That's not 64-bit clean. In WebKit at least our network library can
support correctly reporting progress for files that are larger than
2^32-1. Seems like a bad idea to limit this with large media files
and large amounts of memory becoming more and more common. This
probably argues against using LSProgressEvent as-is. It's too bad
they used "unsigned long" (which is a 32-bit integer type in OMG IDL).
The DOM Level 3 Load & Save spec also says:
"A value of 0 is returned if the total size cannot be determined or
estimated."
Your proposal for unknown size is incompatible with this.
Between this and the always-null input attribute, it seems re-using
LSProgress might not be that useful, although using the same names
for the applicable attributes may still be a good idea.
Listeners registered for the "uploadprogress" event on the
XMLHttpRequest object may receive events implementing the
LSProgressEvent interface as the request is sent to the server.
This event will have a null |input| property.

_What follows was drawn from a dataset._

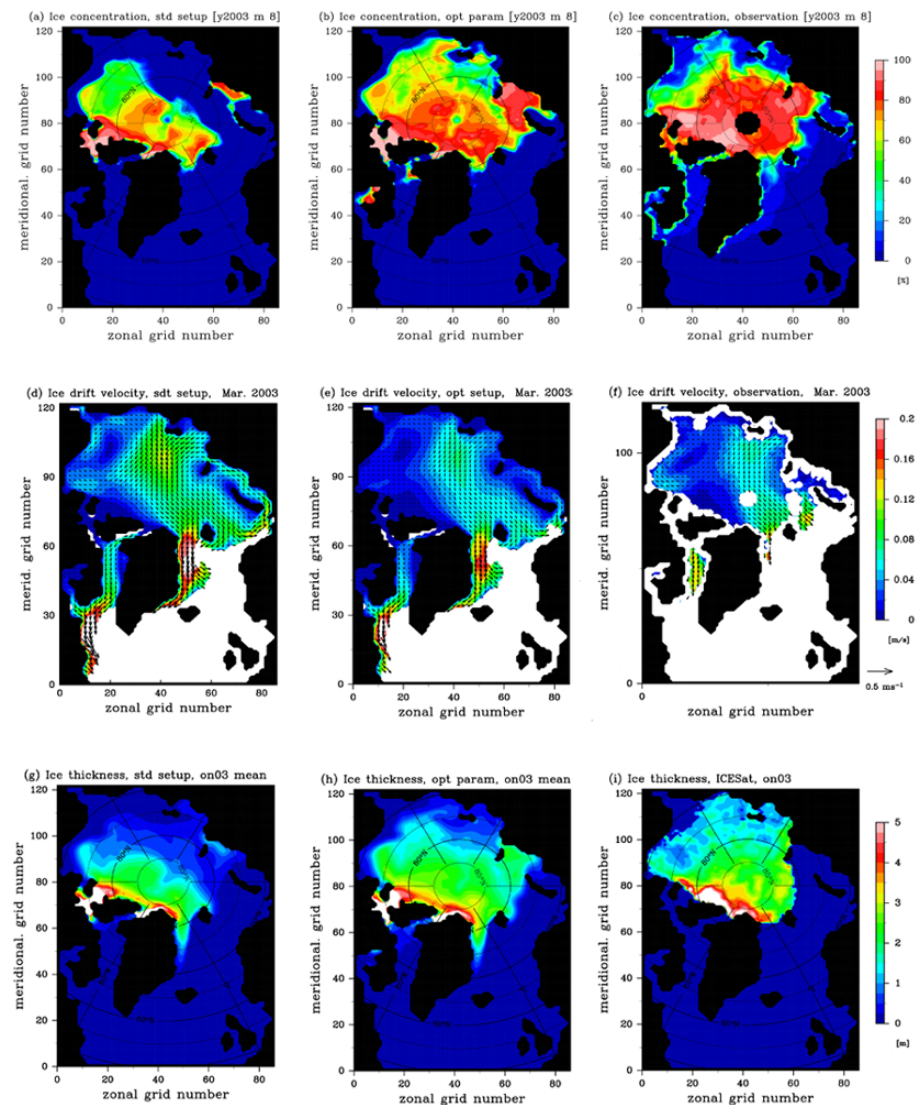
Fig. 8. Modeled and observed (a–c) monthly mean sea ice concentration in August 2003, (d–f) monthly mean ice drift velocity in March 2003 and (g–i) ice thickness in ON3 ICESat campaign period. The panels in the left column are NAOSIM with standard setup, while the panels in the center column are NAOSIM with the optimized parameter set obtained from the finite difference method with the standard-code, starting from the standard setup. The panels in the right column are from satellite observations: (c) OSI – 409, (f) OSI – 405 and (i)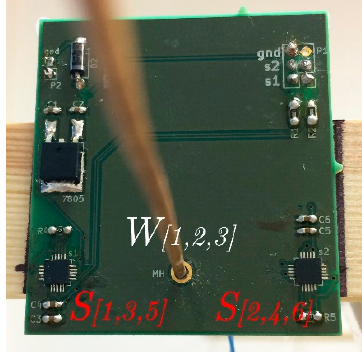
Figure 3. Detail of sensor PCB with a pair of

The |totalSize|
property will be 0xFFFFFFFF if the total size is not known.
Implementations are not required to fire these events, but are
strongly urged to so that XMLHttpRequest consumers can implement
progress indicators as desired. If progress events are fired, there
is no specific requirement for how often they should be fired.
I think it might be better to define this in a way that has some
testable conformance criteria. It's hard to rely on if
implementations are allowed to do anything (including send no
progress events at all, send them at the wrong time,
I realize in this case that's hard to do without needlessly
overconstraining the implementation. But here are some requirements
that I think might not be unreasonable:
1) You'll get at least one progress event for the full size of the
resource. That way you can always use this event alone to make a
progress bar, although the granularity may be very poor.
2) If you ask for responseText, you are guaranteed to see at least as
much decoded data as the last progress event reported.
3) Might want to define when progress events occur relative to
readystatechange events - I'm not sure what this should even be.